A: $2x+y =\lambda2x, \\x+2y = \lambda 2y $
Once you have these equations, you should see that it is merely a problem of determining the eigenvalues $\lambda_1 , \lambda_2 $ of the matrix $M = \begin{pmatrix}
1 & 1/2 \\
1/2 & 1 \\
\end{pmatrix}$ . One of them will yield you the absolute minimum, and the other the absolute maximum.

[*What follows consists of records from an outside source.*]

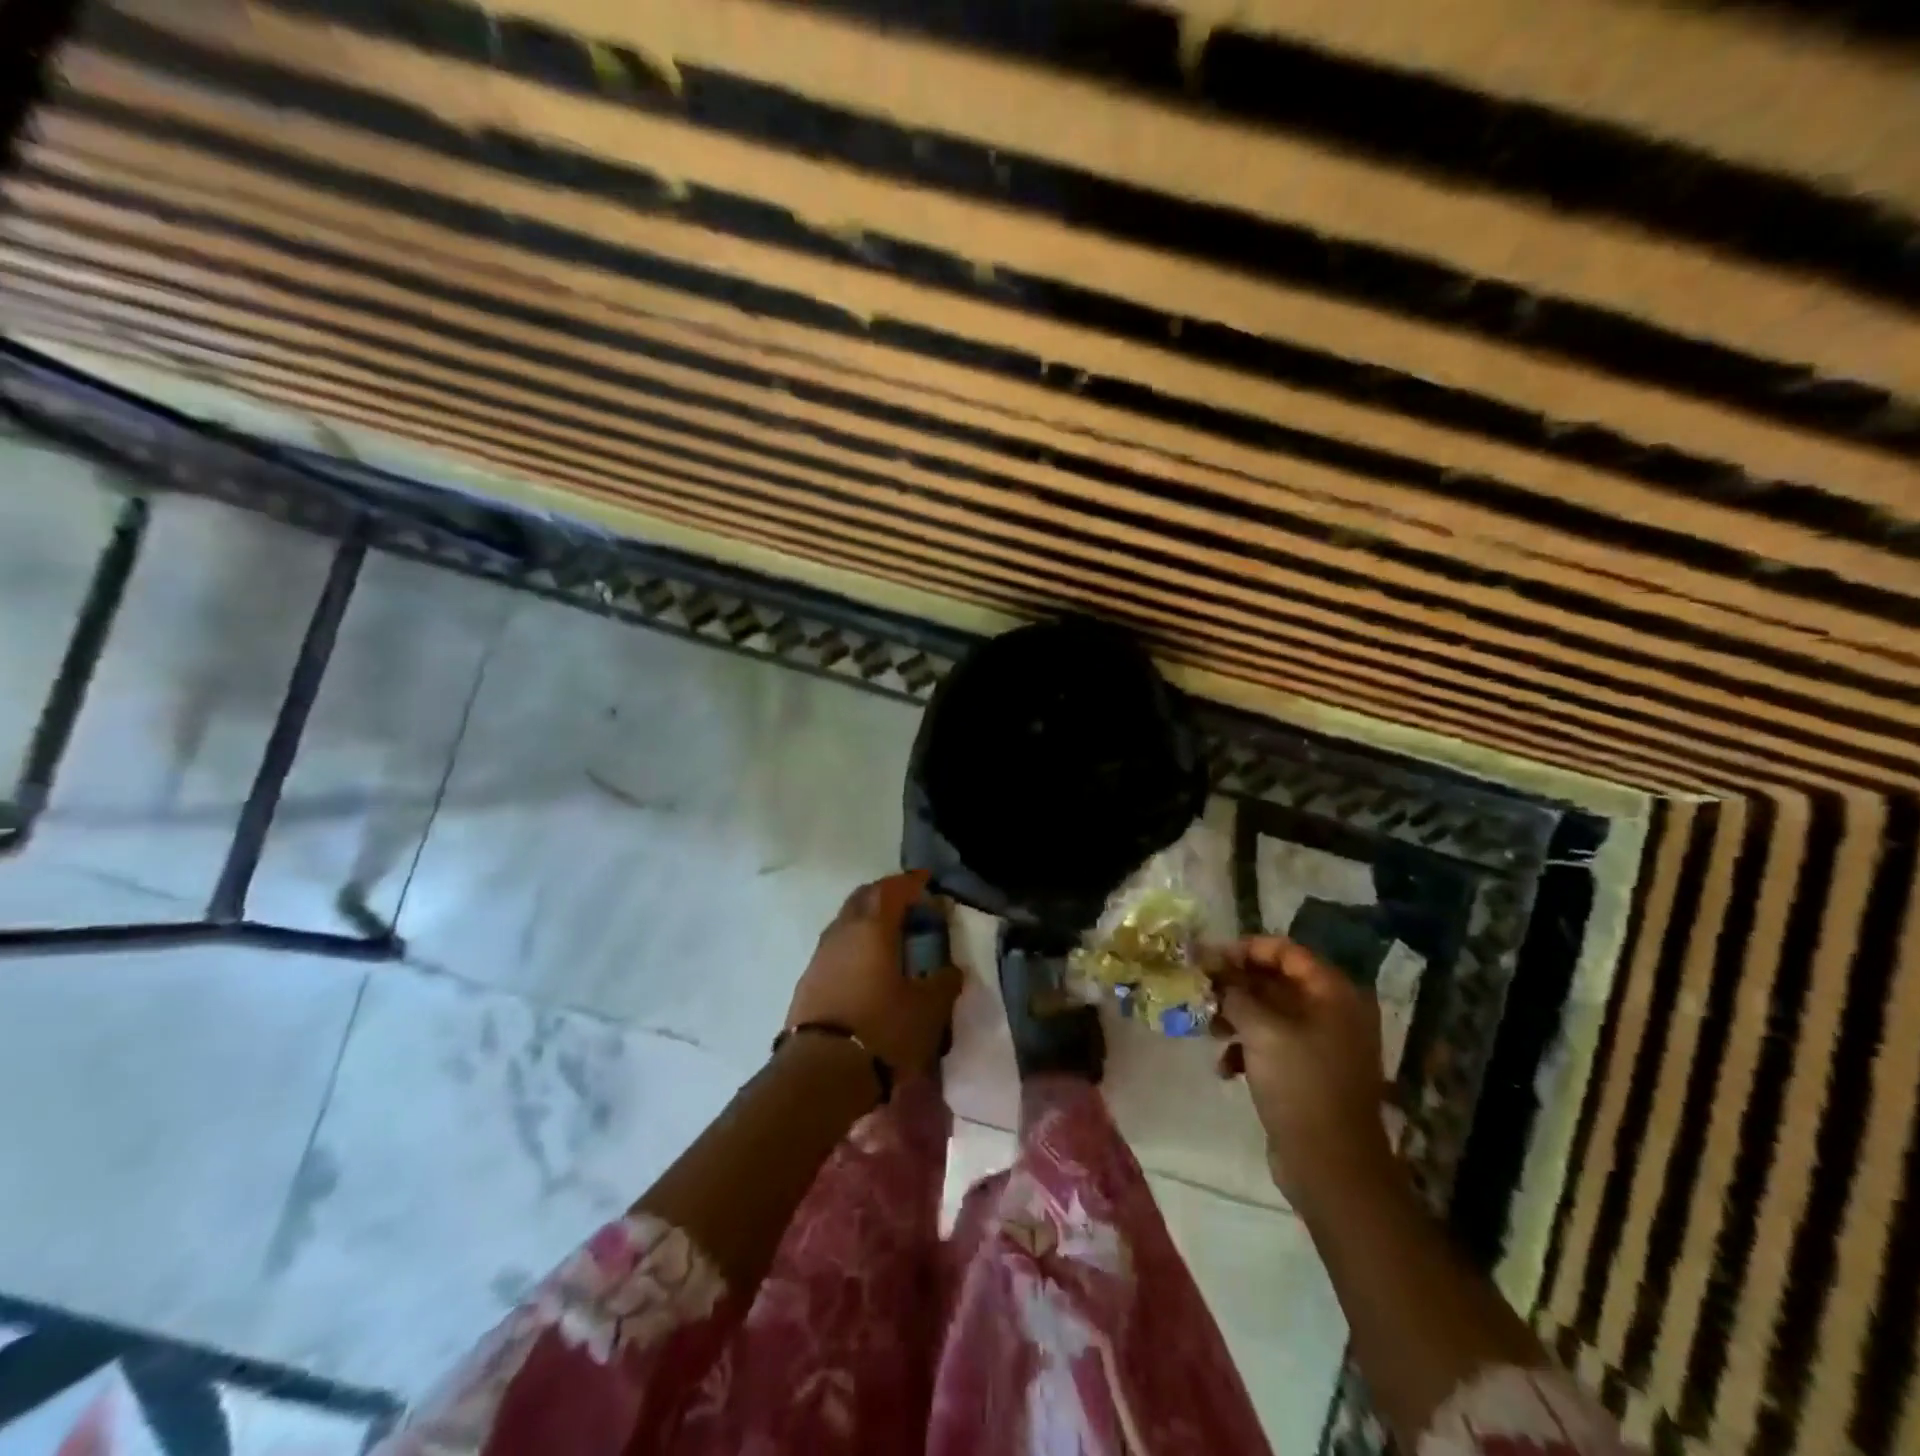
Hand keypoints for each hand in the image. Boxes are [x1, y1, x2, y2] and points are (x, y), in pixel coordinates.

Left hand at [786, 871, 962, 1078]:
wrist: (820, 1072)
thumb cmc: (882, 1029)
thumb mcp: (928, 1009)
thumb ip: (944, 983)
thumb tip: (951, 970)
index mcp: (873, 927)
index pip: (892, 889)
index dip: (911, 882)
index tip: (927, 881)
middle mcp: (843, 931)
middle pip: (863, 898)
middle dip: (886, 895)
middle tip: (909, 904)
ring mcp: (820, 955)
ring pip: (846, 922)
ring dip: (868, 921)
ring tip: (890, 937)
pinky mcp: (808, 981)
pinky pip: (836, 948)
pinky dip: (855, 946)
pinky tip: (868, 967)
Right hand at [1212, 937, 1394, 1202]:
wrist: (1331, 1166)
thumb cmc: (1300, 1085)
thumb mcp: (1261, 1031)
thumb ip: (1236, 994)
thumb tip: (1216, 977)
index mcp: (1332, 993)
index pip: (1285, 951)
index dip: (1245, 949)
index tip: (1208, 958)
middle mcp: (1332, 1012)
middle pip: (1276, 981)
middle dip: (1235, 984)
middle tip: (1198, 988)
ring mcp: (1322, 1044)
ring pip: (1270, 1013)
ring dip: (1235, 1016)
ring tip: (1206, 1027)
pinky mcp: (1308, 1072)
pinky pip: (1272, 1044)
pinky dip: (1247, 1048)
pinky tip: (1225, 1067)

This is done by solving the characteristic polynomial. 
$
\left| \begin{array}{ccc}
1-\lambda & 1/2 \\
1/2  & 1-\lambda \\
\end{array} \right| = 0
$
Which yields:
$ (1-\lambda)^2 = 1/4 \rightarrow \lambda_1 =1/2 ,\lambda_2 =3/2$ 
Now you have either of the two cases:
 $2x+ y = x \rightarrow (x,y)=(-1,1)*t\\
  2x+ y = 3x \rightarrow (x,y) = (1,1)*t $
In order to have them with length of 8, you should find the relevant $t$ for which $|| (-t,t)||^2=8, ||(t,t)||^2=8$

Another way to think about your problem is that you have a quadratic form $ ax^2 + 2bxy + cy^2  $, where $ a = 1, b= 1/2 , c = 1$  . The maximal and minimal values of a quadratic form, under the constraint of constant length of $(x,y)$ is attained in its eigenvalues, and $(x,y)$ direction is the direction of the eigenvectors.